** Dataset content **
=== Section Start ===

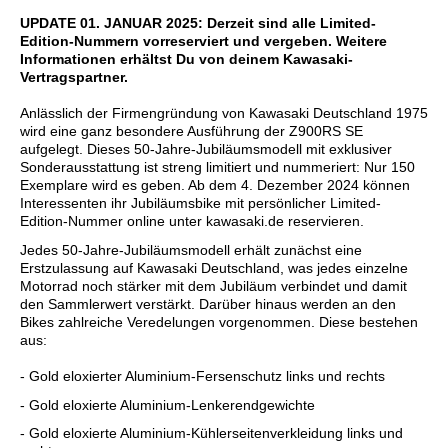
UPDATE 01. JANUAR 2025: Derzeit sind alle Limited-
Edition-Nummern vorreserviert und vergeben. Weitere
Informationen erhältst Du von deinem Kawasaki-
Vertragspartner.
Anlässlich der Firmengründung von Kawasaki Deutschland 1975
wird eine ganz besondere Ausführung der Z900RS SE
aufgelegt. Dieses 50-Jahre-Jubiläumsmodell mit exklusiver
Sonderausstattung ist streng limitiert und nummeriert: Nur 150
Exemplare wird es geben. Ab dem 4. Dezember 2024 können
Interessenten ihr Jubiläumsbike mit persönlicher Limited-
Edition-Nummer online unter kawasaki.de reservieren.
Jedes 50-Jahre-Jubiläumsmodell erhält zunächst eine
Erstzulassung auf Kawasaki Deutschland, was jedes einzelne
Motorrad noch stärker mit dem Jubiläum verbindet und damit
den Sammlerwert verstärkt. Darüber hinaus werden an den
Bikes zahlreiche Veredelungen vorgenommen. Diese bestehen
aus:
- Gold eloxierter Aluminium-Fersenschutz links und rechts
- Gold eloxierte Aluminium-Lenkerendgewichte
- Gold eloxierte Aluminium-Kühlerseitenverkleidung links und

=== Section End ===

The expected output is exactly the lines of the listing above between the line holding "Motorrad noch stärker" and the line holding "- Gold eloxierte Aluminium-Lenkerendgewichte", inclusive.

** Answer box **
Motorrad noch stärker mit dem Jubiläum verbindet und damit
den Sammlerwert verstärkt. Darüber hinaus werden an den
Bikes zahlreiche Veredelungen vorgenommen. Diese bestehen
aus:
- Gold eloxierter Aluminium-Fersenschutz links und rechts
- Gold eloxierte Aluminium-Lenkerendgewichte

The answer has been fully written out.